A few decades ago, if you wanted to develop a brewery you would have needed a lot of capital just to get started. The rise of crowdfunding in recent years, however, has enabled small businesses to potentially get investment money from a variety of sources, making set up and growth a whole lot easier. If you have the right plan in place.
There’s no doubt that beer fans have been putting their money into new craft beer and brewery initiatives in the UK. Over the last four years, according to recent research, we’ve invested more than £50 million into these sorts of enterprises and the trend doesn’t seem to show much sign of slowing down.
Some Crowd Funding Stats
Investment comparison company OFF3R has done some interesting research on crowdfunded breweries:
Who is Investing in New Breweries
Investing in brewery enterprises is actually not a new thing. Crowdfunding stretches back in one form or another to the beginning of the 19th Century when breweries raised money by depending on contributions from publicans. Undoubtedly, the improvements in digital technology and the growth popular crowdfunding sites such as Crowdcube have made it easier not only to advertise new enterprises but for investors to get in on the ground floor and, hopefully, make a profit.
While the majority of investors are male (which is not unusual for crowdfunding anyway), half of them have invested in more than one brewery over the years. Investors seem to be mature and the biggest number come from the London area as well as the South East of the UK.
Crowd Funded Brewery Successes
One of the biggest successes of the crowdfunding fad has undoubtedly been Brewdog in Aberdeenshire. The company has raised millions over the years and is now valued at over a £1 billion. On paper that presents a significant return for investors. According to Brewdog, those who invested in the company at the outset could see returns of up to 275% a month and they hold regular chances for investors to sell their shares. One investor, according to the company, put in £2,000 in 2011 and got £8,000 back in 2016.
While this looks fantastic and may get you rushing to the nearest crowdfunding site to invest your hard earned cash, it’s the exception rather than the rule for the market place. Crowdfunders can find it difficult to get their hands on returns and it’s unusual to see a decent profit within five or even seven years. The advice for anyone wanting to invest is to choose your company wisely and expect to be in it for the long term rather than for a short term profit.
Investing in new brewery companies also brings some stark risks.

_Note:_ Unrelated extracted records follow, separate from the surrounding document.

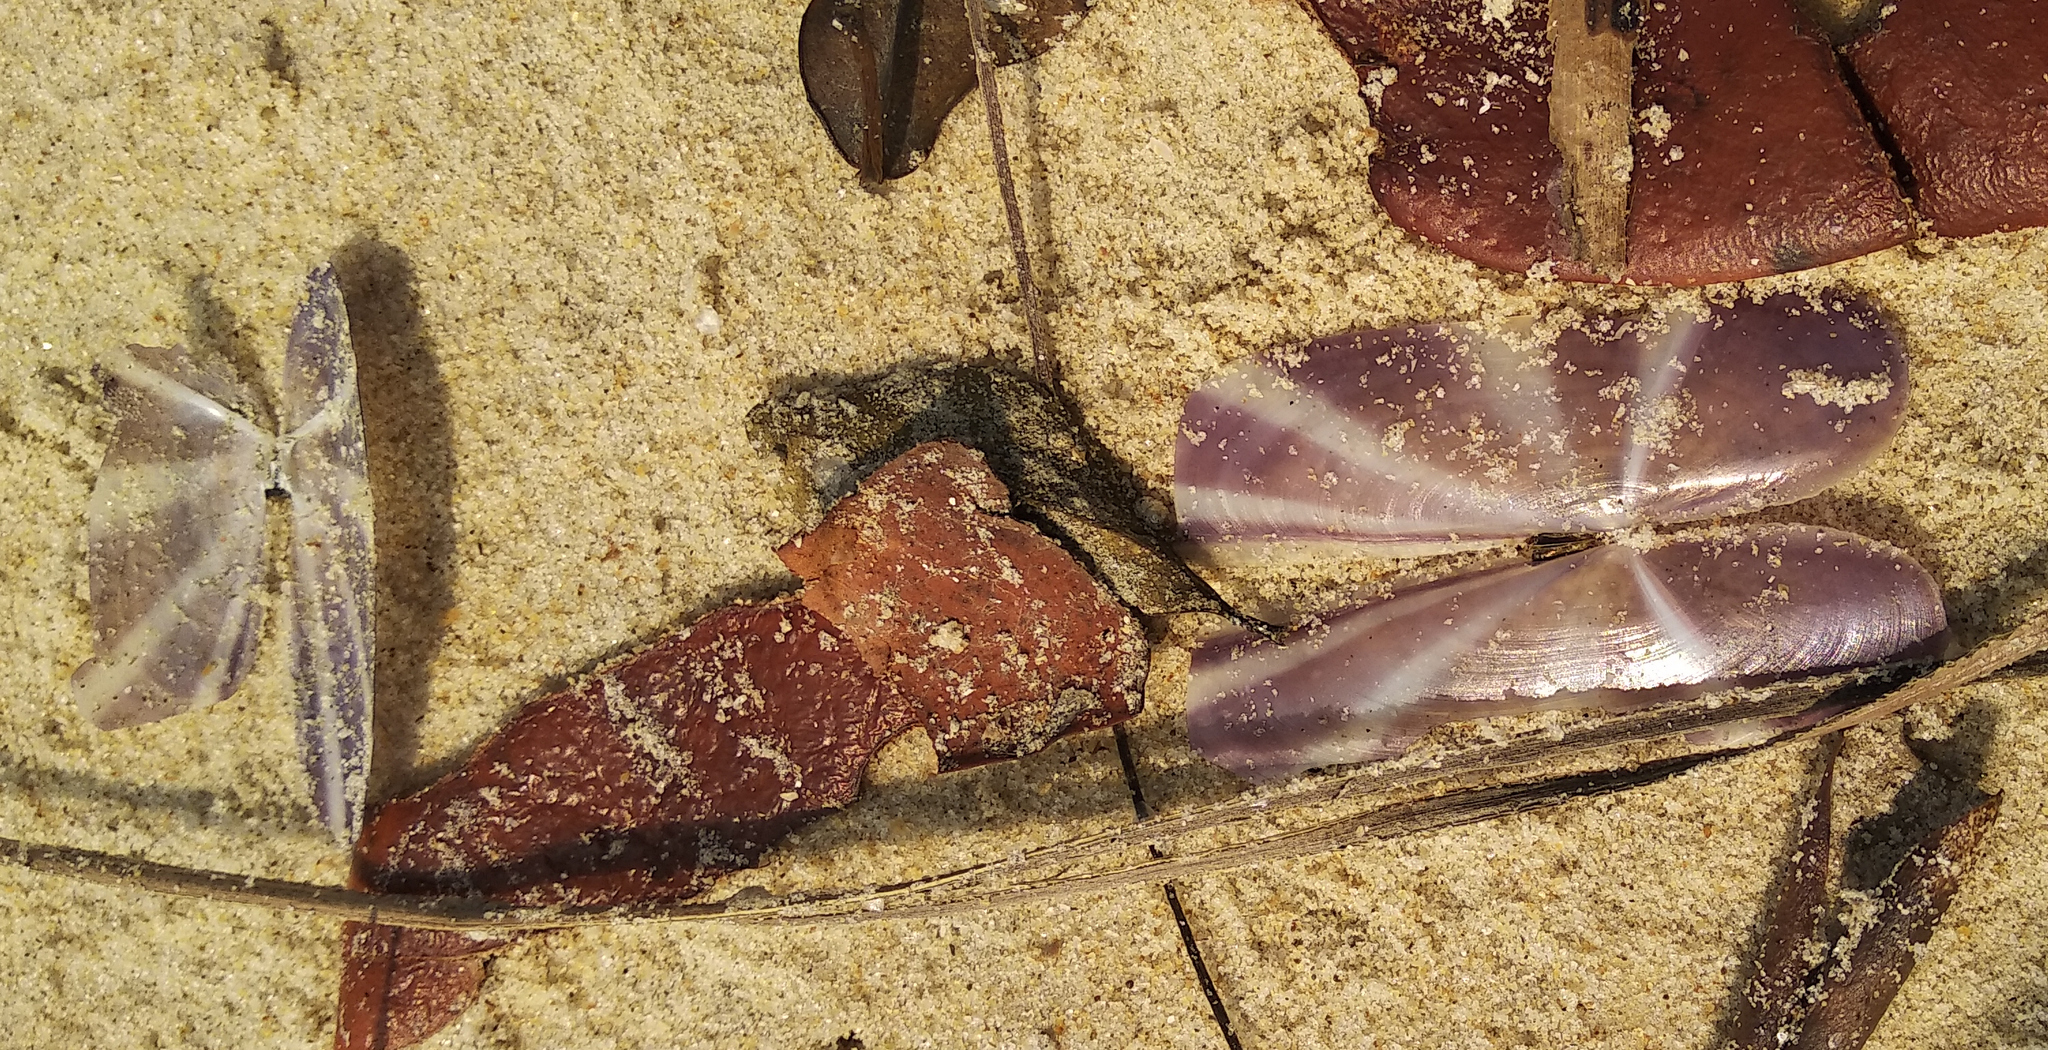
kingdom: Animalia
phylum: Mollusca
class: Bivalvia
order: Adapedonta
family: Pharidae
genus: Siliqua
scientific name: Siliqua radiata
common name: Sunset razor clam
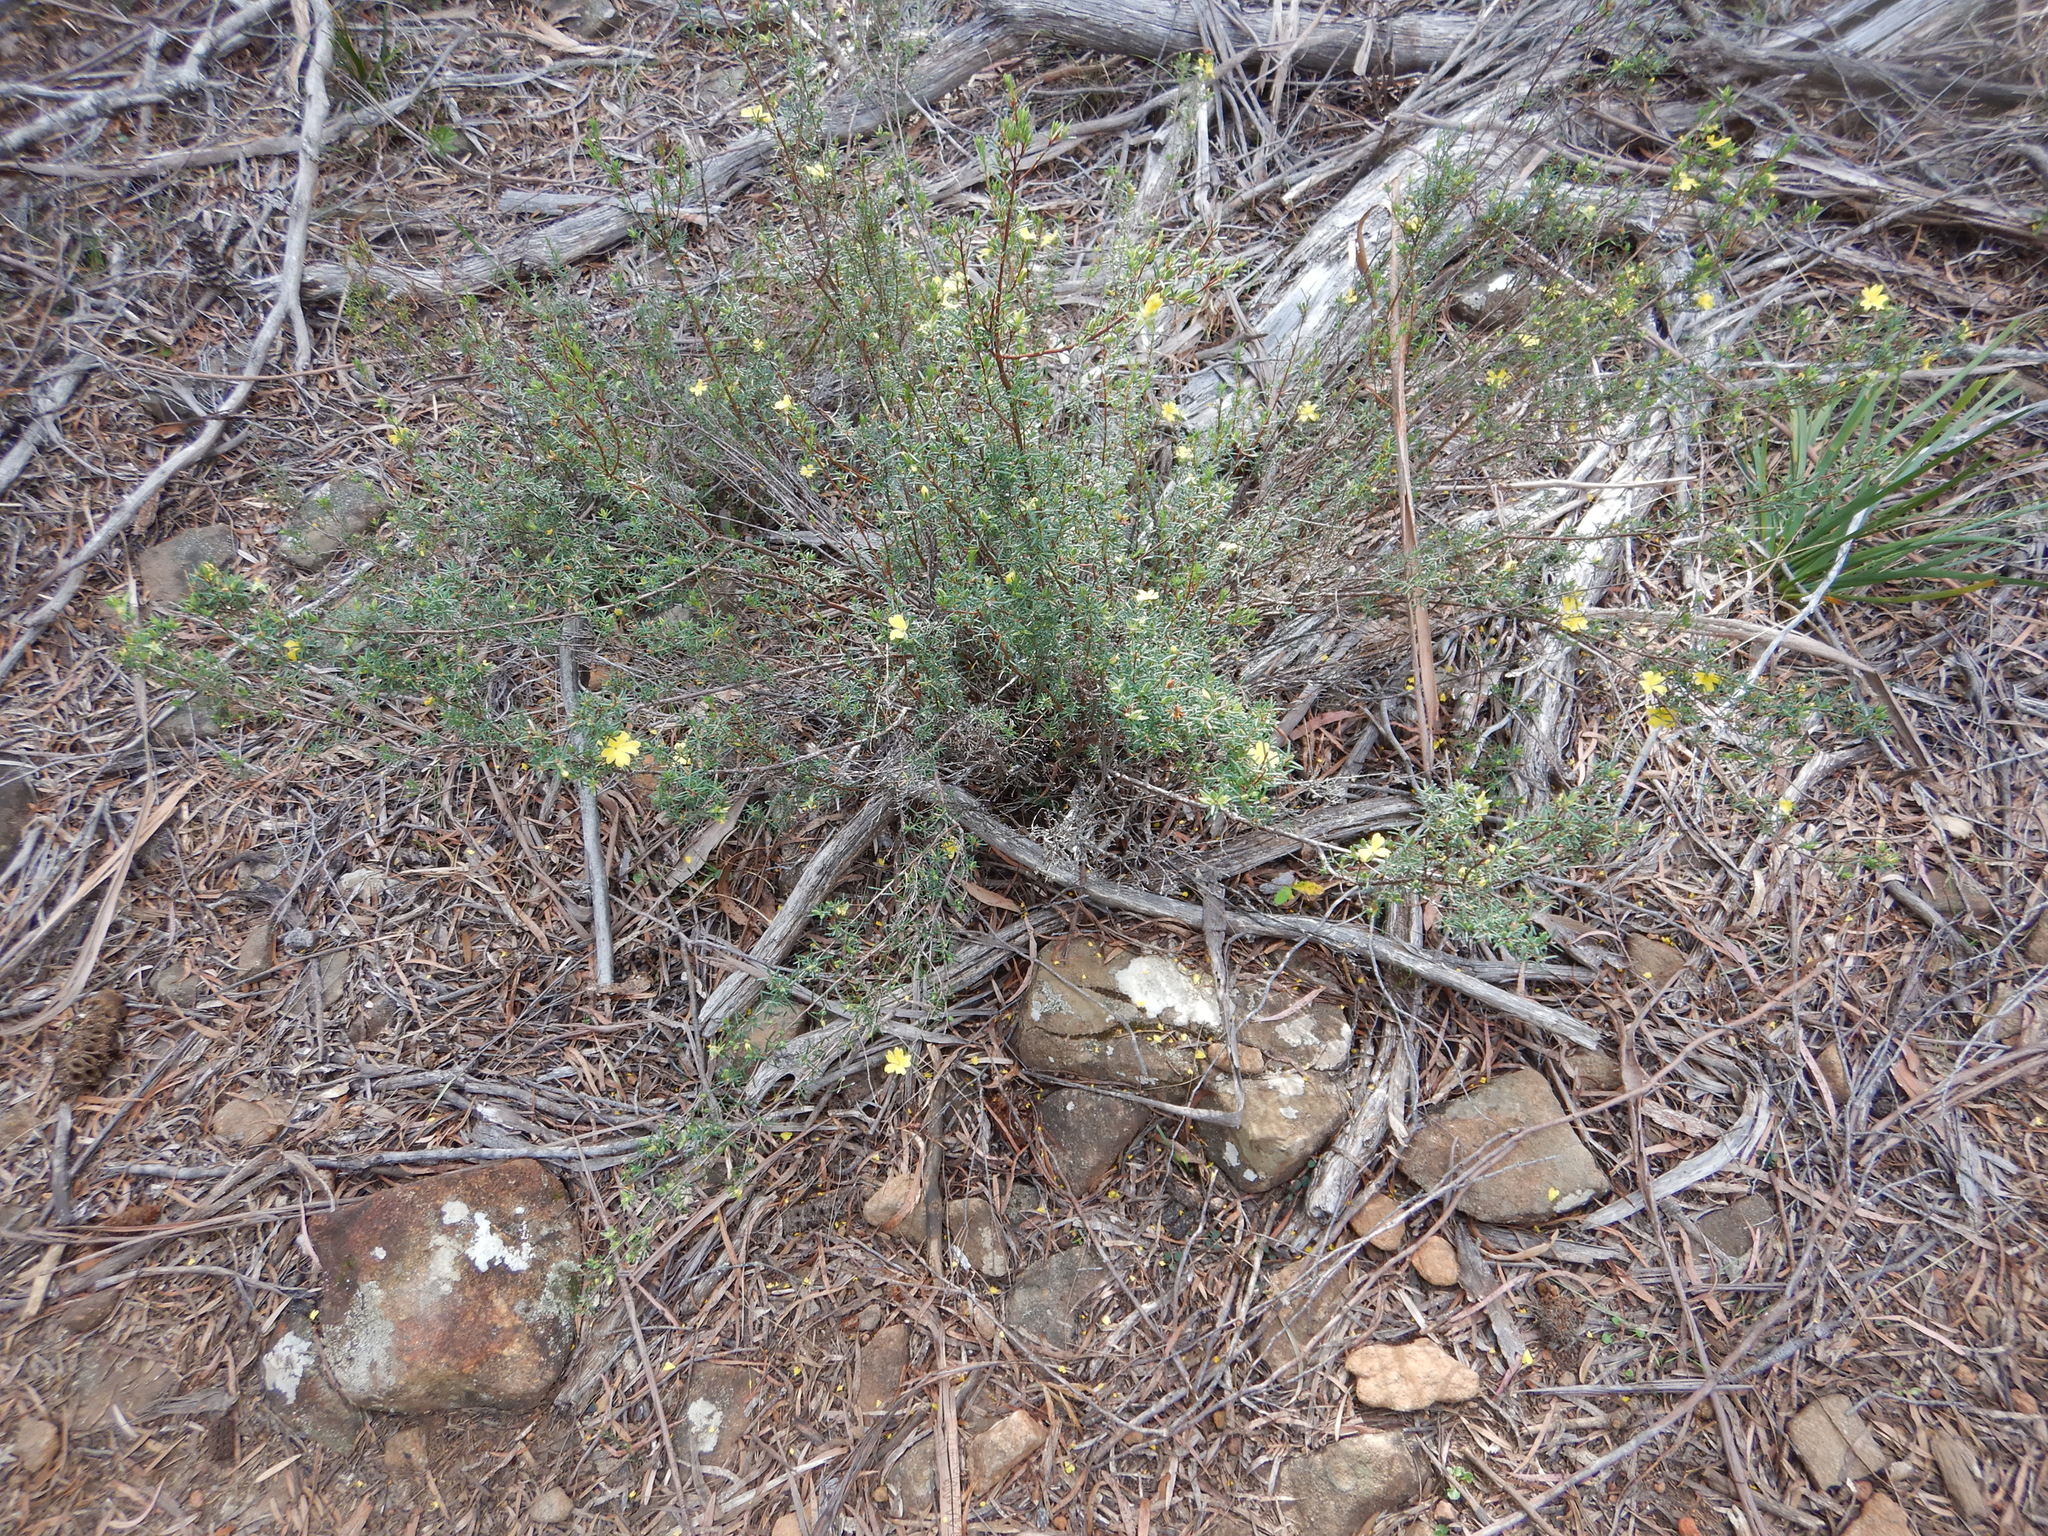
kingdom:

The fact that half of new businesses across all sectors tend to fail within the first five years should give you pause for thought. Even for companies that are up and running or have an established record, investing through crowdfunding is no guarantee of success. There have been notable failures over the last few years:
• Delavals, the official brewer to the National Trust, looked to raise £400,000 in 2015 and went into liquidation a few months later.
• Brüpond in East London similarly raised £40,000 and found itself in liquidation a year later, leaving 35 investors out of pocket.
• Crowdfunding breweries also need to meet their targets. Burton Town Brewery was looking to raise just £25,000 but only managed to attract a few investors.
Obviously, the key to raising money through crowdfunding is to have those investors available. With the average investment amount at about £1,500 you’re looking for people who have spare income and who are going to do their due diligence. It’s a good idea to have at least some of these individuals on board before you opt for crowdfunding. West Berkshire Brewery was attempting to raise £1.75 million but already had a promise of £1.2 million before they went the crowdfunding route.
Small breweries, especially those filling a niche market, may like to look for other sources of funding before they go down the crowdfunding route, including business grants and start-up loans. As with any money building campaign, it’s more often than not about creating momentum.
For new companies, crowdfunding can also be a difficult balancing act – you’re essentially giving away equity in your business without fully knowing how it is going to pan out. Inexperience can be an issue, especially when dealing with crowdfunding companies who may get you to sign a deal which is not in your best interest.
Despite the downside, more and more breweries will be looking to go down the crowdfunding route over the next few years. Companies need to undertake the full due diligence and prepare properly – that takes a lot of hard work and difficult decision making along the way. It also helps to explore other funding options that can give you more chance of holding onto your company equity while delivering the stability needed for business growth.